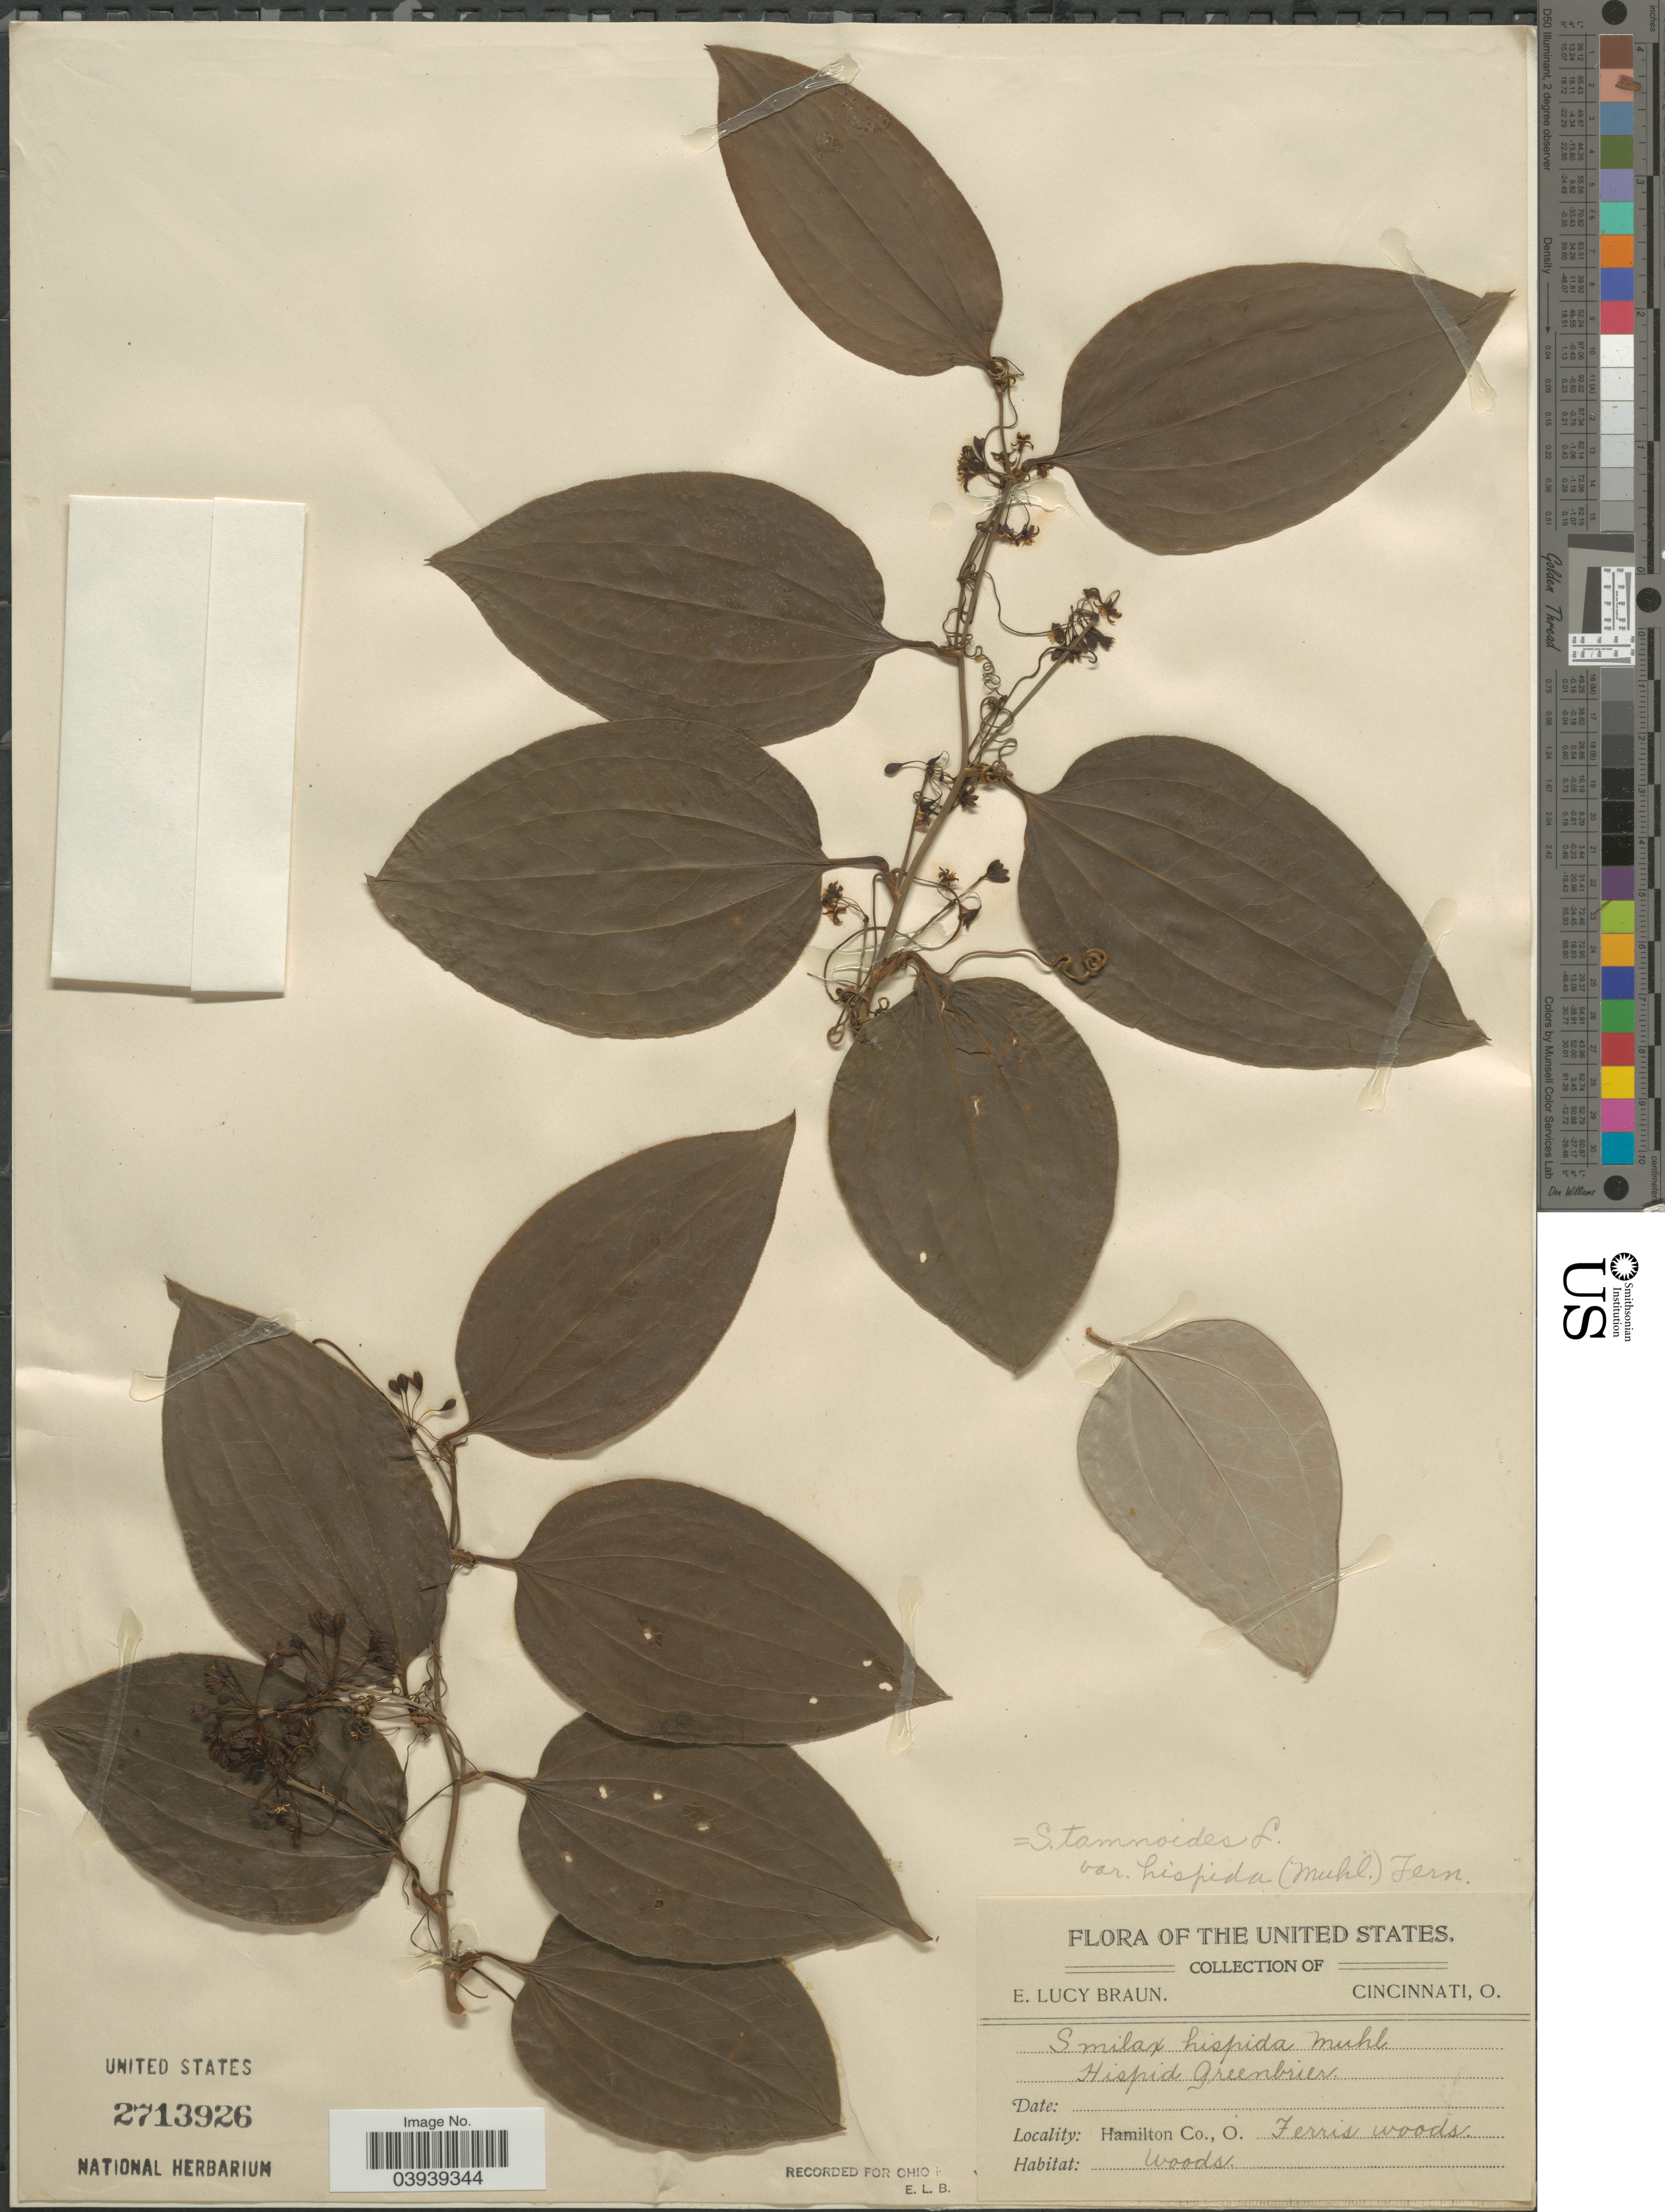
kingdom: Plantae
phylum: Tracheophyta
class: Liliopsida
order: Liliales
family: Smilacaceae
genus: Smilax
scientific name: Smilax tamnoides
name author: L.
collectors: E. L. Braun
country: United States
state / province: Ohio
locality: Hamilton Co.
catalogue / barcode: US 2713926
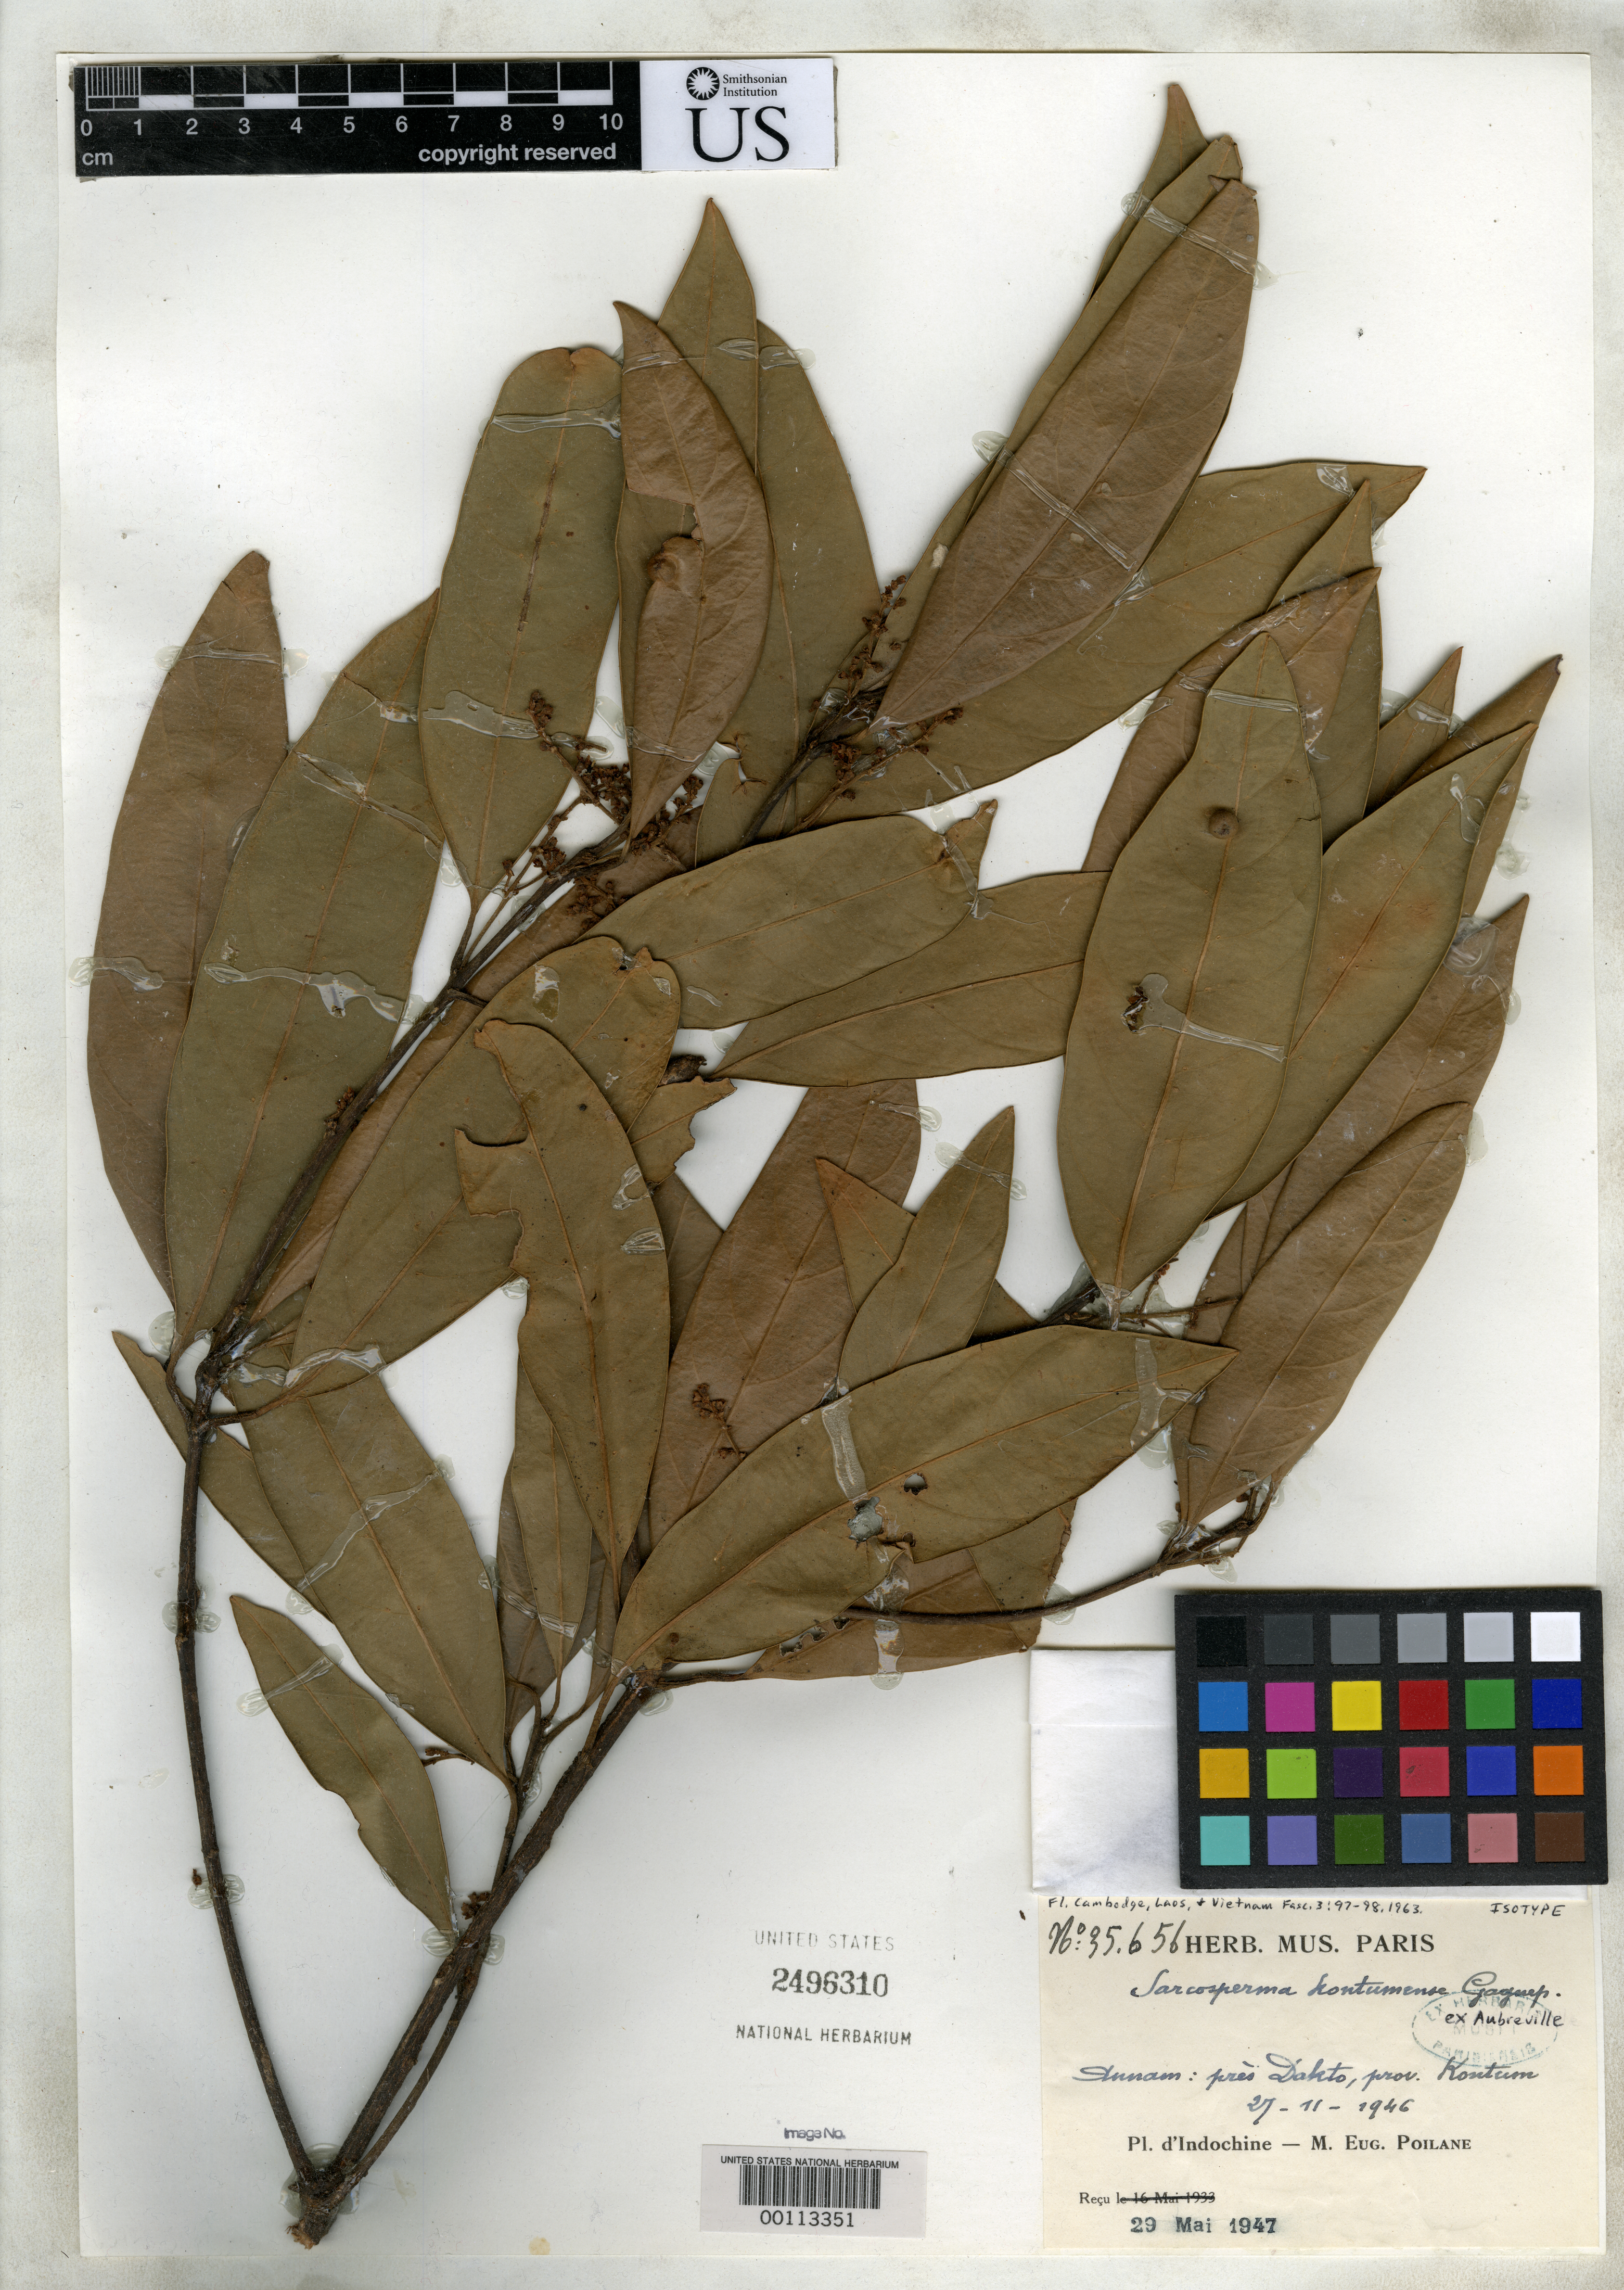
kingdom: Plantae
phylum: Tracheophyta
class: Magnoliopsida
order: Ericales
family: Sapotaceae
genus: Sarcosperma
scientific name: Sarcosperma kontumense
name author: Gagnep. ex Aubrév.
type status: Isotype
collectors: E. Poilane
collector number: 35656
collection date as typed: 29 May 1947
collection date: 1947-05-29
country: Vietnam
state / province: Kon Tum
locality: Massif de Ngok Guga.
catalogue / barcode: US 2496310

__Zu erledigende Aufgabe__. Stelle den Teil der Einträge, der mit der Zeile mit „scientific name: Smilax tamnoides“ beginnt und bis zum Ende der Einträge reicht, als Markdown-Tabelle mit den Spalten „Nr.“ und „Zeile“ dar, wobei beide Enden eingeschlossen sind. Lass dabei die Leerzeilen und die Bilder weg.

__Lösung__.
| Nr. | Zeile |
|---|---|
| 1 | scientific name: Smilax tamnoides |
| 2 | name author: L. |
| 3 | collectors: E. L. Braun |
| 4 | country: United States |
| 5 | state / province: Ohio |
| 6 | locality: Hamilton Co. |
| 7 | catalogue / barcode: US 2713926 |
| 8 | kingdom: Plantae |
| 9 | phylum: Tracheophyta |
| 10 | class: Magnoliopsida |
| 11 | order: Ericales |
| 12 | family: Sapotaceae |
| 13 | genus: Sarcosperma |
| 14 | scientific name: Sarcosperma kontumense |
| 15 | name author: Gagnep. ex Aubrév. |
| 16 | type status: Isotype |
| 17 | collectors: E. Poilane |
| 18 | collector number: 35656 |
| 19 | collection date as typed: 29 May 1947 |
| 20 | collection date: 1947-05-29 |
| 21 | country: Vietnam |
| 22 | state / province: Kon Tum |
| 23 | locality: Massif de Ngok Guga. |
| 24 | catalogue / barcode: US 2496310 |